Après sa lecture, je ne peux que recommander ce très beau livre. Tout d’abord, les chapitres introductifs des deux auteurs Yves Le Maner et Yann Prouillet, sont d’une très grande qualité. On apprend d’abord le parcours étonnant des carnets, photos et transcriptions de Loys, dont on a retrouvé progressivement plusieurs pièces éparpillées chez des descendants de la famille. Yann Prouillet a été au centre de ce jeu de piste. La découverte de valises avec des documents disparus chez un neveu parti aux Etats-Unis, lors du nettoyage de son garage pendant le COVID, est un rebondissement à peine croyable. L’autre chapitre consacré aux rapports entre Loys Roux et Frantz Adam a été une autre découverte. Bien que dans la même unité, catholiques tous deux et passionnés de photographies, leurs rapports – surtout celui de Loys avec ce supérieur médecin – ont été difficiles. Dans ses carnets, l’infirmier prêtre ne cesse de critiquer ce major, qui avait pourtant un très bonne réputation chez les poilus du 23e RI. Il y a chez Loys Roux une forme de ressentiment que sa condition cléricale n’a pas modérée. Enfin, le dernier chapitre consacré à la technique photographique et la manière de travailler mais aussi de produire et de commercer (les photos sont vendues au Miroir mais aussi aux soldats du régiment) est véritablement passionnant.

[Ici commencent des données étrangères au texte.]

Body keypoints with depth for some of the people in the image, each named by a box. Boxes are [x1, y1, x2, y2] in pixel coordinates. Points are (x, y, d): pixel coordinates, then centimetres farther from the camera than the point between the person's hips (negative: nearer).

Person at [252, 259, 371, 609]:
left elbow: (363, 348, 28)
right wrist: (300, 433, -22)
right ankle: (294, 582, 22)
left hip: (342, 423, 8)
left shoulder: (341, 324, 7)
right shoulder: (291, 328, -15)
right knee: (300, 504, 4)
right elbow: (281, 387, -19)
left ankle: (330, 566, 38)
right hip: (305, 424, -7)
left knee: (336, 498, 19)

Il reste bien entendu les photos de Joseph et de Loys, et elles sont très prenantes. Loys a un vrai coup d’oeil qui sait saisir son sujet. Certaines photos sont d’une très grande esthétique comme la colonne infinie de camions qui fit la une du Miroir, ou bien les Allemands se rendant en courant vers les lignes françaises. Il y a surtout les photos des tués et des morts, français comme allemands, dans toute leur violence mais aussi un souci de ne pas les laisser sombrer dans l’oubli. L’infirmier-prêtre-photographe passe beaucoup de temps à identifier les corps, à leur donner une sépulture et leur offrir un dernier accompagnement spirituel, qu’ils soient allemands ou français. C’est surtout dans ces photos que l’on trouve l’homme de Dieu.

On peut commander l’ouvrage ici : ImagesDéfense – La Grande Guerre de Joseph et Loys Roux (imagesdefense.gouv.fr). On trouvera un communiqué de presse détaillé sur l’ouvrage ici.

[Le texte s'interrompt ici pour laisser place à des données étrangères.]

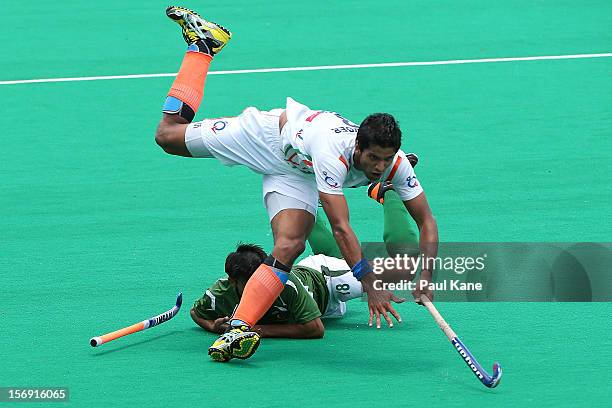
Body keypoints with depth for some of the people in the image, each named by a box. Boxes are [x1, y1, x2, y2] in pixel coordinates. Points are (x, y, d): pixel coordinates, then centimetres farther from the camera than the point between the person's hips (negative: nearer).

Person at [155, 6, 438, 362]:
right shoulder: (334, 151, -45)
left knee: (289, 247, -22)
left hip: (298, 174, 4)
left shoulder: (395, 164, -30)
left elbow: (427, 220, -20)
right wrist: (369, 284, -49)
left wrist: (426, 277, -33)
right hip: (270, 135, -4)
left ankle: (240, 327, -22)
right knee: (169, 135, 7)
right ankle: (202, 43, 21)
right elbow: (341, 227, -46)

A noter qu’au même moment, le site Aleteia publie un hommage aux deux frères à l’occasion du 11 novembre, et le Progrès de Lyon un article consacré au livre.

3 Commentaires

  1. Après réception de l’ouvrage, j’ai complété cet article avec mon propre avis. Et il se résume pour moi à deux mots : remarquable et passionnant.

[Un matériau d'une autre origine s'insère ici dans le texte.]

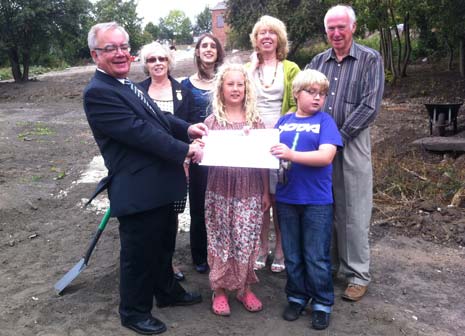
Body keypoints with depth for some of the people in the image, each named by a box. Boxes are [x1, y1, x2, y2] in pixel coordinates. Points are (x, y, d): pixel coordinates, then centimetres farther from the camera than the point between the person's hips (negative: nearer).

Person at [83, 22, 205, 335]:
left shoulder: (127, 84, 12)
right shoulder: (98, 92, -19)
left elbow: (157, 117, 16)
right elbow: (139, 131, -25)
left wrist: (187, 128, -2)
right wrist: (185, 150, -21)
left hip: (158, 185, 10)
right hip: (137, 190, -9)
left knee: (164, 244, 25)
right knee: (139, 253, 8)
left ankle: (167, 291, 46)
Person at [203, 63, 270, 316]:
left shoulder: (255, 120, 5)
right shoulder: (212, 121, 2)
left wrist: (266, 192, 5)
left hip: (250, 191, 1)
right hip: (220, 190, -1)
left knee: (246, 241, 6)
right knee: (221, 240, 6)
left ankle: (244, 288, 23)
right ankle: (219, 289, 21)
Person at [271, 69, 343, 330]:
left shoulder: (325, 121, -4)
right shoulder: (283, 121, 7)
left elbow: (326, 156, -17)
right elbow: (271, 151, 12)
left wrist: (292, 155, -27)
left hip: (317, 201, -3)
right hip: (286, 198, 4)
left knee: (317, 258, 5)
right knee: (292, 255, 15)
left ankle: (322, 303, 22)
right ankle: (297, 297, 32)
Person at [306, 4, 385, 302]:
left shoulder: (370, 59, -1)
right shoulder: (318, 62, 11)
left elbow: (370, 106, -10)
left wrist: (339, 136, -13)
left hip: (352, 144, -4)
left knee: (353, 212, 0)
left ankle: (358, 275, 12)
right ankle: (326, 263, 26)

  2. Bonjour à toutes et tous.
    Plusieurs ouvrages ont été publiés depuis la redécouverte du témoignage de Loys Roux, que d’aucuns, dont je suis, considèrent qu’il s’agit assurément du plus grand témoin de la Grande Guerre. Ce dernier ouvrage publié sous la double haute égide de l’ECPAD et des Archives de Lyon est une étape majeure dans la parfaite appréhension de tout l’apport testimonial que représente le corpus des frères Roux pour l’Histoire. Etape également puisque l’ensemble des milliers de pages et d’images de son auto-encyclopédie mériterait une publication « papier ». Merci Philippe pour cette veille éditoriale. Yann Prouillet

    1. Merci Yann. J’attends avec impatience ma commande pour me plonger dans l’ouvrage.